Code coverage tool usage
This topic describes how to use the code coverage feature.
Steps to get coverage information
Follow the next steps to collect and interpret coverage data:
- Delete all existing coverage data files (*.42m.cov)
- Enable coverage data file generation by setting the FGLCOV environment variable to 1.
- Execute your program several times (with fglrun): This will produce module.42m.cov files.
- Use the fglrun --merge-cov command, to merge module.42m.cov coverage data files and module.4gl source files, to produce readable coverage information files (module.4gl.cov)
- Inspect the module.4gl.cov to find how many times source code lines are executed.

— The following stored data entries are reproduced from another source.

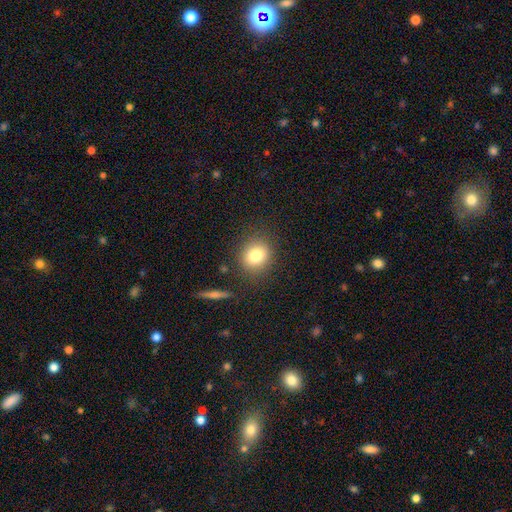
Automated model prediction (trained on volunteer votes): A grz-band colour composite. It shows a smooth galaxy with no disk features (80%) that is round (76%). Merging: none (84%).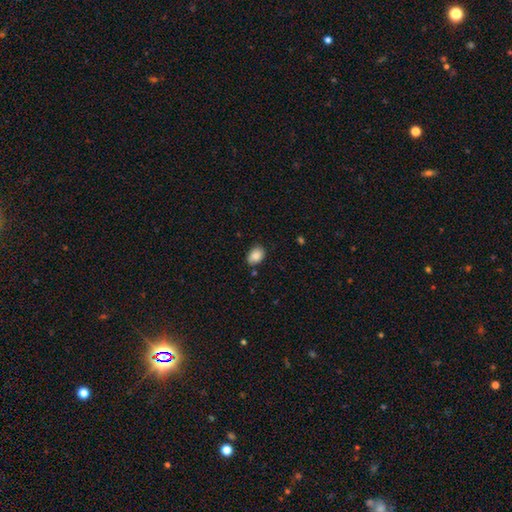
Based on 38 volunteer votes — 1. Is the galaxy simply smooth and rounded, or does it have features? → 89% smooth, 5% featured or disk, 5% star or artifact.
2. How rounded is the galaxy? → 85% in between, 15% round, 0% cigar-shaped.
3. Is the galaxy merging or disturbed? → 72% none, 28% minor disturbance, 0% major disturbance, 0% merger.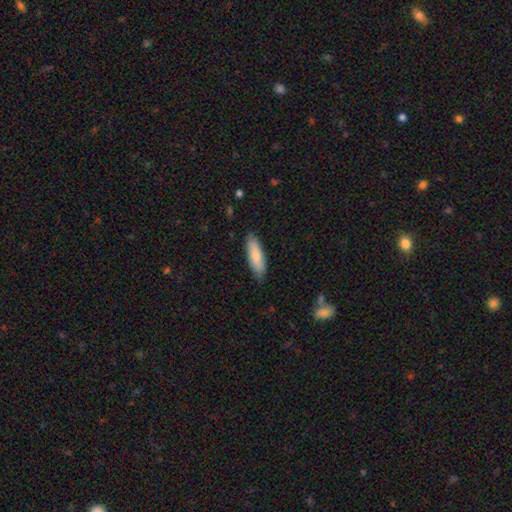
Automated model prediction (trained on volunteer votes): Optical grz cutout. It shows a smooth galaxy with no disk features (83%) that is cigar-shaped (54%). Merging: none (85%).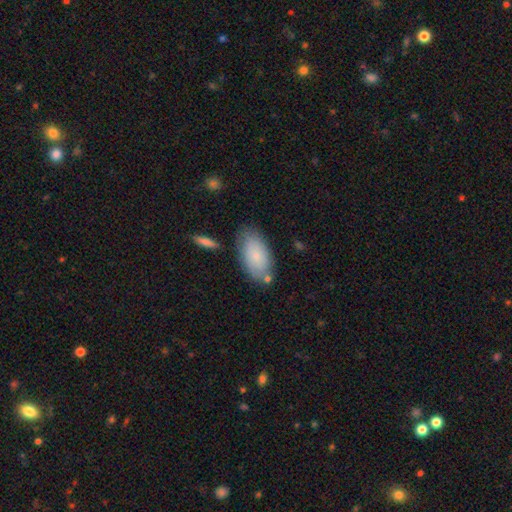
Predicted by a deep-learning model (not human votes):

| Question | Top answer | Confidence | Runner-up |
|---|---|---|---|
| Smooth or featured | smooth | 78% | featured or disk (16%) |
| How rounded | in between | 94% | cigar-shaped (4%) |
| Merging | none | 71% | minor disturbance (18%) |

Cleanup coverage data files
Before starting a new coverage data collection session, remove existing *.42m.cov data files.
$ rm -f *.42m.cov
Enable coverage data generation
Before starting a program, set the FGLCOV
environment variable, to instruct fglrun to produce coverage data
files:
$ export FGLCOV=1
In this topic, we will use the following program sample, to show how coverage data is produced
(pay attention to the line containing the
IF FALSE THEN
instruction: This will
illustrate how unreachable lines are detected):MAIN
DEFINE i INTEGER
FOR i=1 TO 10
IF i MOD 2 == 0 THEN
CALL func1()
END IF
END FOR
END MAIN
FUNCTION func1()
DISPLAY "Hello"
IF FALSE THEN
DISPLAY "... world!"
END IF
END FUNCTION
A coverage data file (module.42m.cov) will be created for
each module (module.42m), when running a
program:
$ fglcomp prog.4gl
$ fglrun prog
Hello
Hello
Hello
Hello
Hello
$ ls prog.*
prog.42m prog.42m.cov prog.4gl
The coverage data file is created in the directory where the module is found.
Important:
Coverage information is collected for several program executions: If a module.42m.cov file exist for a module, the execution count of source code lines will be summed up.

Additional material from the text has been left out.